Complex systems are defined as those made up of many elements, often of diverse nature, that interact with one another according to well-defined rules. What became evident is that it is possible to understand the behaviour of these elements in isolation and have a perfectly clear understanding of their rules of interaction, but one is unable to predict the coherent behaviour of the whole system.
The patterns that emerged in computers simulating such systems, which include flocks of birds, social insects such as ants and termites, evolving ecosystems, and the dynamic patterns described in Lovelock's Gaia hypothesis, reveal that the Earth is like a living organism; the patterns are often unexpected but can be understood after one sees their behaviour. However, the slightest change in the properties of the components or their rules of interaction can produce quite unpredicted behaviour. These unexpected phenomena are known as emergent properties of complex systems. They give us insights into the natural creativity of the world, and urge caution in how we interact with it.

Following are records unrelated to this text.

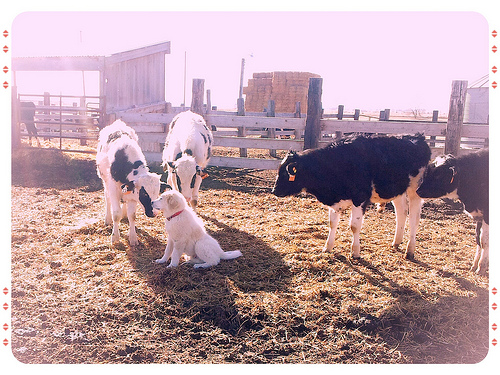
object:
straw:
[12, 271, 110, 362]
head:
[416, 152, 456, 201]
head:
[270, 146, 303, 197]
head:
[167, 156, 209, 201]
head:
[121, 173, 173, 218]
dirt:
[316, 278, 409, 352]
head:
[151, 191, 186, 212]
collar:
[165, 210, 184, 221]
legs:
[348, 204, 366, 260]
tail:
[221, 249, 244, 260]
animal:
[150, 189, 243, 268]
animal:
[271, 132, 432, 260]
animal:
[415, 148, 488, 276]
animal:
[161, 109, 213, 210]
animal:
[95, 119, 172, 245]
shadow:
[335, 252, 492, 364]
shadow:
[197, 199, 289, 294]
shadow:
[11, 141, 98, 194]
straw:
[243, 70, 321, 112]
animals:
[92, 109, 488, 276]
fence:
[106, 76, 486, 196]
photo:
[43, 27, 473, 340]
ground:
[90, 212, 329, 343]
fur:
[186, 223, 206, 246]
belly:
[368, 188, 405, 204]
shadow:
[128, 228, 243, 336]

THESE DEVELOPMENTS IN science mean that we now need to learn a more participatory way of relating to reality than the approach of prediction and control that has worked so well for selected aspects of nature. Like the prince in the fairy tale, we need to learn how to engage appropriately with the natural magic of the world. Most of the natural systems on which the quality of our lives depend are complex, uncontrollable and unpredictable, though their behaviour is self-consistent and therefore intelligible to scientific study.
While preserving what we have learned from reductionism and analysis, scientific method now needs to be extended to include ways of direct participation and knowing that give us insight into the properties of the coherent, emergent wholes that make up much of the natural world. Often called intuition or non-inferential knowing, this gives us insight into the qualities of organisms, landscapes, ecosystems, families, communities and organisations, allowing us to recognise whether they are healthy or stressed, integrated or fragmented, coherent or disturbed.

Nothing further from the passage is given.